- What to do -
• A. Summarize the motorcycle carburettor account in two sentences.
• B. Carry on writing the motorcycle carburettor account, starting after its final sentence.

Once I was sure the carbs were at the angle I wanted, I tightened up the fixing clamps and fitted the fuel hoses.



I turned on the fuel at both taps and thankfully everything was fuel-tight.

I reconnected the throttle cables


and those for the enrichers (chokes)


Just after taking this photo the choke spring was launched before I could get the piston back into the carburettor. Once inserted it can’t get free. It only took 40 minutes to find where it went!

I got the rubber intake boot back on but, as I expected, I had to remove the battery before I could refit the air cleaner box. To do this the other side panel had to be removed and was left dangling on the speedo cable.

I put a little grease on the air cleaner box before offering it up to the rubber boot. This fits around the outside of the lip on the box, just pushing up against it.




Once the air box is back on, I wipe off any grease I can see so that it doesn’t attract the muck.

Once the battery and side panels had been refitted I gave the carburettors some initial settings so I could get the bike running and warmed up before tuning the carbs properly. I set the left carb mixture screw to 1½ turns out and the right to 1¾ as per the workshop manual. I set the throttle stop screws to about 12mm out on each side.


It’s important that these screws are never turned while the carburettor slides are resting on them. Always hold the throttles open with the twist grip when altering them to prevent damage to the slides or the tips of the screws.

I checked there was slack in all the cables and started the bike. I had to turn both the throttle stop screws in a full turn to get the bike to run, albeit very badly. It was time to get the vacuum gauges out again.


I’ve described how to set the carburation using vacuum gauges before when I did this on The Racing Rhino so I shan’t do so again. You can refer back to it here.

Later, I took the bike out for a short run to make sure it behaved properly. By then it had cooled properly so I was able to start it using “choke” and ride it to warm it up. It seems to be running well.

However, before going for a ride I tackled another job I’ve been meaning to do for a while. I’ll post about that in a minute.

Carburettor cleaning and refurb – 3 Sep 2016.

Removal and dismantling.

In my last post I had got as far as removing and partly stripping the left hand carburettor on The Fire Bike. I asked for advice about removing the float pivot on the Yahoo Loopframe Group. As usual, I got sensible advice from someone who has had the same issue.

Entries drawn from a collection

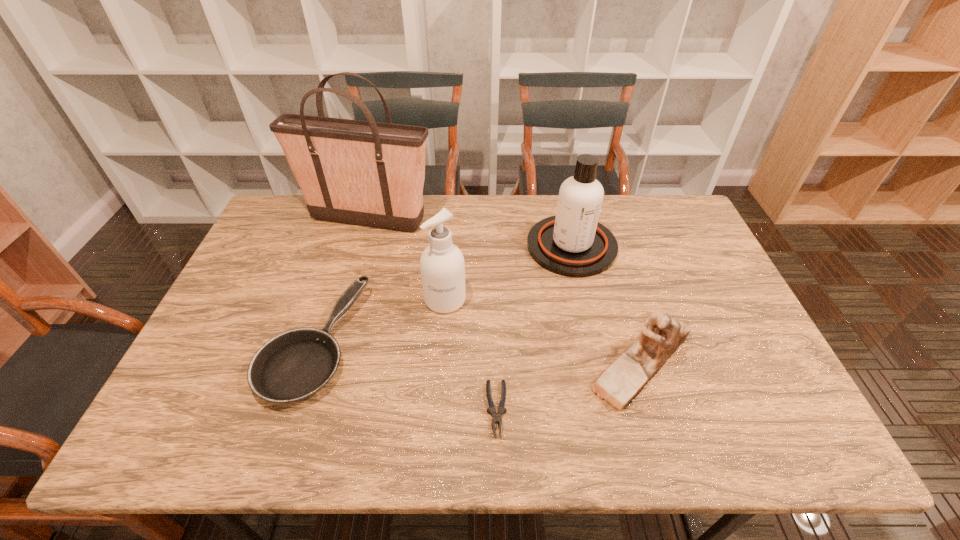
This screenshot has height=540, width=960. Identify the location of vacant space at the left edge of the desktop. (214, 361).

The image size is (960, 540). I want to click on blank area at the right edge, so click(735, 328).

Find the location of a particular element. This screenshot has height=540, width=960. free location at the near left corner of the desktop is located at coordinates [x=157, y=426].

In the image, there is a desktop. Identify the location of blank space at the far right corner. This screenshot has width=960, height=540. (667, 197).

Locate an element on the screen. vacant space in between the figurine and the farther cleansing agent is located at coordinates tap(607, 305).

The image size is (960, 540). What are the coordinates of `vacant space that is in between the figurine and the fourth object from left to right` in the screenshot? It's located at (569, 386).

The width and height of the screenshot is (960, 540). Identify the location of vacant point located between the shopping bag and the farther cleansing agent. (469, 233).

At what (x,y) coordinates should I click in order to perform the action: click on free space between the third object from right to left and the figurine. Please return your answer as a coordinate pair (x, y). This screenshot has width=960, height=540. Looking at the image, I should click on (569, 386).

At what (x,y) coordinates should I click in order to perform the action: click on vacant region between the right cleansing agent and the fourth tallest object. Please return your answer as a coordinate pair (x, y). Looking at the image, I should click on (607, 305).

This screenshot has height=540, width=960. In order to click on free space between the fifth tallest object and the nearer cleansing agent in this screenshot , I will do `click(379, 322)`.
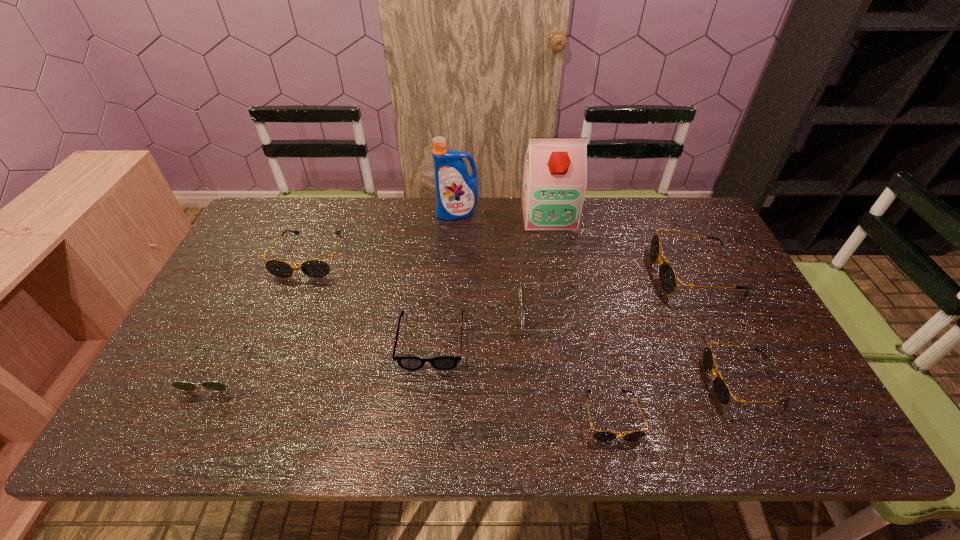
You are a GUI agent. You are given a task and a screenshot of the screen. Output one action in this format:
    pyautogui.click(x=<x>, y=<y>)
    Task: Click on the nearer green sunglasses
    The height and width of the screenshot is (540, 960).
    Given the screenshot: What is the action you would take?
    pyautogui.click(x=180, y=385)

Identify the location of the left green sunglasses. (180, 385).

You are a GUI agent. You are given a task and a screenshot of the screen. Output one action in this format:
    pyautogui.click(x=<x>, y=<y>)
    Task: Click on the smallest black sunglasses
    The image size is (960, 540).
    Given the screenshot: What is the action you would take?
    point(599,435)

Find the location of a particular element. vacant region located with the cap open on the soya milk is located at coordinates (566, 310).

This screenshot has height=540, width=960. Identify the location of free space located 0.180m on the label of the detergent. (454, 256).

Where is `vacant space located on the front-facing side of the seventh shortest object`? This screenshot has width=960, height=540. vacant space located on the front-facing side of the seventh shortest object is located at coordinates (523, 274).

I want to click on vacant space positioned on the front-facing side of the seventh shortest object, so (x=533, y=274).

This screenshot has width=960, height=540. I want to click on free space located on the front-facing side of the seventh shortest object, so click(x=587, y=274).

Find the location of a particular element. free space located 0.160m on the front-facing side of the second biggest black sunglasses is located at coordinates (283, 322).

Locate an element on the screen. vacant area situated on the front-facing side of the farther green sunglasses is located at coordinates (436, 314).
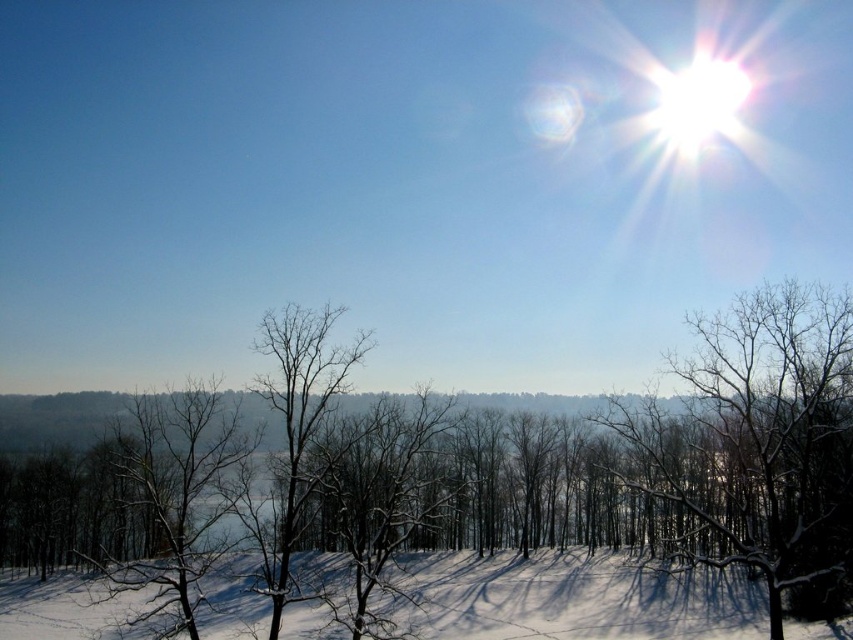
You are an outdoor photographer planning to take a photo of the snowy bare tree at center and the white snow at lower center. You want to ensure both elements are in focus. The camera you are using has a depth of field that can cover 10 feet. Will both elements be in focus in your photo?

The snowy bare tree at center and white snow at lower center are 10.70 feet apart. Since the depth of field can only cover 10 feet, the distance between them exceeds the camera setting. Therefore, both elements might not be in focus simultaneously.

You are standing at the center of the winter landscape and want to walk towards the snowy bare tree at center. Which direction should you head?

The snowy bare tree at center is located at point (453, 483), which is slightly to the right and forward from your current position. You should head towards the right and forward direction to reach it.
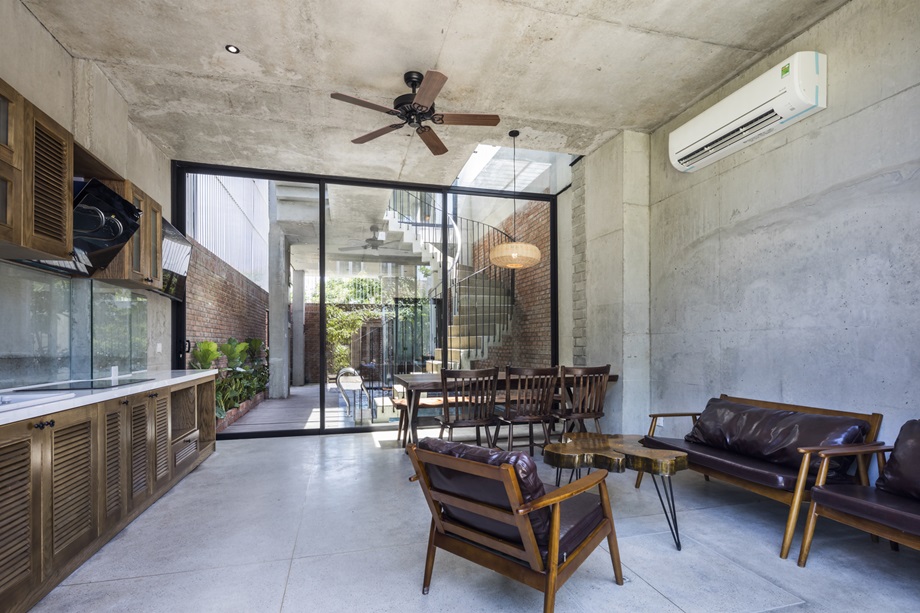
I want to click on metal of ceiling fan, so click(x=400, y=107), click(x=412, y=121).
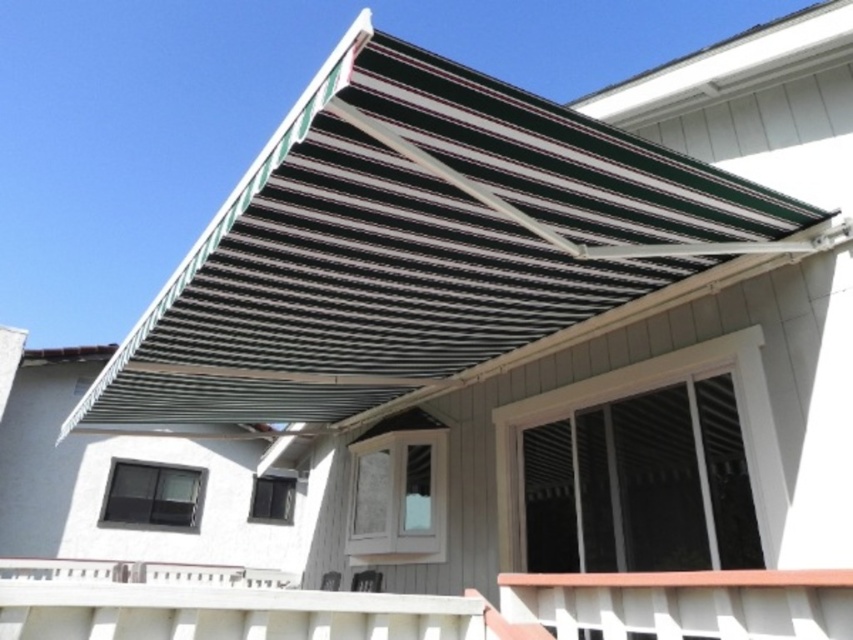
Is black striped awning at upper center closer to the viewer compared to white plastic balustrade at lower center?

Yes, it is.

Does black striped awning at upper center have a greater height compared to white plastic balustrade at lower center?

Yes, black striped awning at upper center is taller than white plastic balustrade at lower center.

Who is more distant from viewer, (x=560, y=200) or (x=7, y=566)?

Answer: The point (x=7, y=566) is more distant.

I want to click on black striped awning at upper center, so click(428, 248).

Is point (834, 593) behind point (231, 586)?

No, it is not.

Between white plastic balustrade at lower right and white plastic balustrade at lower center, which one has less height?

With less height is white plastic balustrade at lower right.

Who is more distant from viewer, (x=621, y=582) or (x=234, y=570)?

The point (x=234, y=570) is more distant.

Where is `white plastic balustrade at lower right`? Image resolution: width=853 pixels, height=640 pixels. white plastic balustrade at lower right is located at coordinates (683, 602).

Is point (44, 573) farther from viewer compared to point (837, 621)?

Yes.

Is white wooden porch at lower center bigger than white plastic balustrade at lower right?

Indeed, white wooden porch at lower center has a larger size compared to white plastic balustrade at lower right.

Does point (163, 596) come in front of point (785, 605)?

No, (163, 596) is behind (785, 605).

The image size is (853, 640). Identify the location of white wooden porch at lower center. (x=415, y=605).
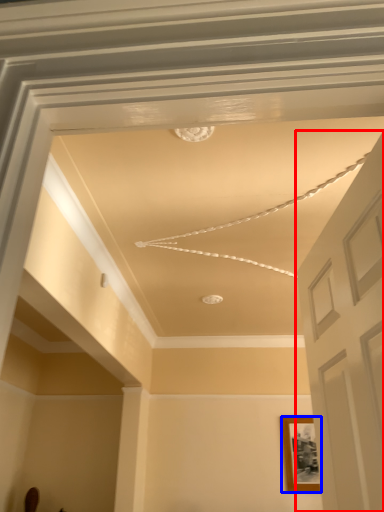
Question: Which object is further to the camera taking this photo, door (highlighted by a red box) or picture frame (highlighted by a blue box)?

Choices:
 (A) door
 (B) picture frame

Answer: (B)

- Answers by task -
• A. The writer refits the carburettors, fits the fuel hoses, reconnects the throttle and choke cables, and refits the air cleaner box after removing the battery. After the writer gives the carbs initial mixture and throttle stop settings, the bike runs badly until the vacuum gauges come out, and a later short ride shows it running well.

• B.
There was the slightest gap between the float and its mounting exposing about 1.5mm of the pivot rod.


I pushed the float to the left and used a small pair of side-cutters to grip the pivot rod. I was able to move it a just tiny bit at a time.


Eventually there was enough of the pivot sticking out for me to pull it the rest of the way. It hadn’t actually been tight but just hard to get a hold of.


Having released the float I gave it a shake but couldn’t hear any fuel inside. The end of the float needle-valve had an indentation in it but didn’t look too bad.


Peering into its housing at the seat, I could see it was very dirty and was likely the cause of the flooding.

I put the float in a bag in the freezer for a few hours then put it in some warm water. The idea is that, if the float has a leak bubbles will be produced as the air inside warms up and expands. My float looked to be OK. As a second check I wired a weight to the float then dropped it in a jar of petrol.


I left it for the best part of a day. I didn’t see any bubbles and, when I retrieved it, no fuel seemed to have got inside (shaking it and listening again). I decided the float wasn’t the issue.

I stripped everything else from the carburettor and dismantled the accelerator pump. I had to spend time getting this apart as everything was gummed up.


I didn’t take photos as I went along but there is a good guide to rebuilding a Dellorto VHB carb as fitted to both my bikes here on Greg Bender’s This old Tractor site.

Once the accelerator pump is out of the carb you should be able to put your finger inside the carb venturi and push the atomiser out. It’s the part the main needle goes through. On this occasion it was stuck. It’s made of brass so I used a plastic tent peg to drive it out.

Having now reduced the carburettor to a pile of parts I decided to remove the main body from the inlet manifold. I held the manifold in the vice with a couple of bolts and washers.


Then knocked the carb off the manifold using a bit of plywood. Alternating sides in an attempt to keep it straight.



You can see that I was careful to only hit against the end of the carb flange. It became easier once everything had started moving.

I went on to remove and dismantle the other (right hand) carb in the same way. This seems to be in much better condition. It doesn’t show any corrosion and came apart properly as well.

Carb Spec.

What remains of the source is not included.